‘Metaprograms’ (sometimes written as ‘meta programs’, ‘meta-programs’ or ‘metaprogrammes‘) is the NLP term for the content-free filters that we apply to the information we receive about the world around us, and our internal experience, determining which aspects we focus on. They run ‘in the background’, so we are usually not consciously aware of them. They drive:
- what we pay attention to
- what we respond to
- what motivates us
- how we interact with the people around us
- the kind of language that will influence us
As the name implies, metaprograms are at a different logical level to our other mental ‘programs’ such as strategies. They influence the type of information fed into our strategies, the goals we set for ourselves, the way we make decisions, and the motivation behind our strategies.
When you understand metaprograms, you will be able to see very quickly, from a minute or two’s conversation with a person, what motivates that person and how to communicate with them in a way that makes it easy for them to understand – and act on – your suggestions.
History Of Metaprograms
The term ‘metaprogramming’ first appeared in John C Lilly’s book Programming and Metaprogramming in the Human Biocomputer (1968). Lilly presented the human nervous system as a biological computer, running ‘programs’ either hard-wired or learned. ‘Metaprogramming’ as Lilly describes it is changing the central control system so that we can learn more quickly and select more useful programs.
Richard Bandler introduced the idea of metaprograms to NLP in the late 70s, as a way that people maintained coherence in their cognitive patterns.
Leslie Cameron-Bandler and others investigated further, using the Meta Model to identify a list of Meta Program patterns for use in therapy which eventually grew to around 60. One of her students, Rodger Bailey, simplifed the model into 14 patterns for use in a business context – the LAB Profile (Language And Behaviour patterns) as set out in Shelle Rose Charvet’s excellent book Words That Change Minds.
Tad James and Wyatt Woodsmall’s book Time Line Therapy and The Basis Of Personality presents a very similar simplified set of patterns, and links them to Jungian personality characteristics as used in the Myers-Briggs Type Indicator – not entirely convincingly in my view, but then I’m not a MBTI expert.
What Metaprograms Are Not
(Although you’ll sometimes find people using them as if they are):
- A way of putting people into boxes at the Identity level! They may be influenced by context and the person’s emotional state.
- Either/or – instead, each metaprogram is like a spectrum and most people will be somewhere between the extreme ends
- Absolute. Metaprograms are context-dependent – for example, people tend to be more detail-focused about subjects that interest them.

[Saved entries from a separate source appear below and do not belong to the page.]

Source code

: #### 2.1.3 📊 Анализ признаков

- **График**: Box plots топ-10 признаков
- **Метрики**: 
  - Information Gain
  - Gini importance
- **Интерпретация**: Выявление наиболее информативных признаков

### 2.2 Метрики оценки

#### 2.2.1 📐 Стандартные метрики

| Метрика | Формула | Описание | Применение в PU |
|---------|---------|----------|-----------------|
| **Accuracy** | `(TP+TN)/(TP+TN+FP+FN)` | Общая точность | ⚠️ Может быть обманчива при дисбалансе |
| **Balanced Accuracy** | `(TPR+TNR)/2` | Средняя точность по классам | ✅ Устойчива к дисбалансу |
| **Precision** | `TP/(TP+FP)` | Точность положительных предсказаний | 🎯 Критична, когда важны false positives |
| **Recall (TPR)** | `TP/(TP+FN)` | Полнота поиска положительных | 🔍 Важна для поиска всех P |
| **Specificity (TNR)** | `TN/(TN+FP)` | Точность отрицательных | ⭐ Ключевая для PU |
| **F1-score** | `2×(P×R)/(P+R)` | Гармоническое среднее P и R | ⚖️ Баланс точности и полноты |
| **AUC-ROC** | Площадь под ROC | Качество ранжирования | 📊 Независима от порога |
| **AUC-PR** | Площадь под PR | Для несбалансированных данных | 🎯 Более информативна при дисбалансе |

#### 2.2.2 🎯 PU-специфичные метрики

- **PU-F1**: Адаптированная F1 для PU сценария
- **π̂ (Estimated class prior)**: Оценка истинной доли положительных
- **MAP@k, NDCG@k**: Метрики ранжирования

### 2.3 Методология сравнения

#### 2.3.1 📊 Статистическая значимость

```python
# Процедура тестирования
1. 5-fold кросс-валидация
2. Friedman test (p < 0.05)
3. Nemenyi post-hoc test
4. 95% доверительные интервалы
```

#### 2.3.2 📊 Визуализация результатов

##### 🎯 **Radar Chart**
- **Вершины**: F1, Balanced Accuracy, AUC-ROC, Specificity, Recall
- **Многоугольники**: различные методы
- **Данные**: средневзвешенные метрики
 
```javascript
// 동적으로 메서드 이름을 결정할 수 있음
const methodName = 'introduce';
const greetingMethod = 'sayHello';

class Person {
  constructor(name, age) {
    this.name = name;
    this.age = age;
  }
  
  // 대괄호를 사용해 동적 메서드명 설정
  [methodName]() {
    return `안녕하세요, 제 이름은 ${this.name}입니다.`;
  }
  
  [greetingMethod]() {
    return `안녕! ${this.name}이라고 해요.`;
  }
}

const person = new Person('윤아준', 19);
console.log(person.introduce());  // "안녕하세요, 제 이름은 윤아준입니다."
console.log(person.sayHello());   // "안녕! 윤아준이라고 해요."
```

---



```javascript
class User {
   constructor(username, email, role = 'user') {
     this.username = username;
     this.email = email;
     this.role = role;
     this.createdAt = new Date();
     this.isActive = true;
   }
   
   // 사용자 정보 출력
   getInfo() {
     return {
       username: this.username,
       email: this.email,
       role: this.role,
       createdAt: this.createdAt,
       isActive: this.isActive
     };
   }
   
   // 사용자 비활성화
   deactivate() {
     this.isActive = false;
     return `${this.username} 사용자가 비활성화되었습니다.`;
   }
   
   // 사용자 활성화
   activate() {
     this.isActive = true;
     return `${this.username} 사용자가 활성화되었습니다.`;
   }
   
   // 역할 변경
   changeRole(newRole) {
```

Note: you will often see them referred to by British NLP trainers as ‘metaprogrammes’. It’s a very detail-focused point, some might say nit-picky, but I think this is a mistake. Why? Because the ‘program’ bit is an analogy to computer programming.
It’s been 25 years since I quit the IT industry, so things may have changed, but even in the UK the ‘American’ spelling of ‘program’ was universally used – so we should follow that and spell it ‘metaprograms’.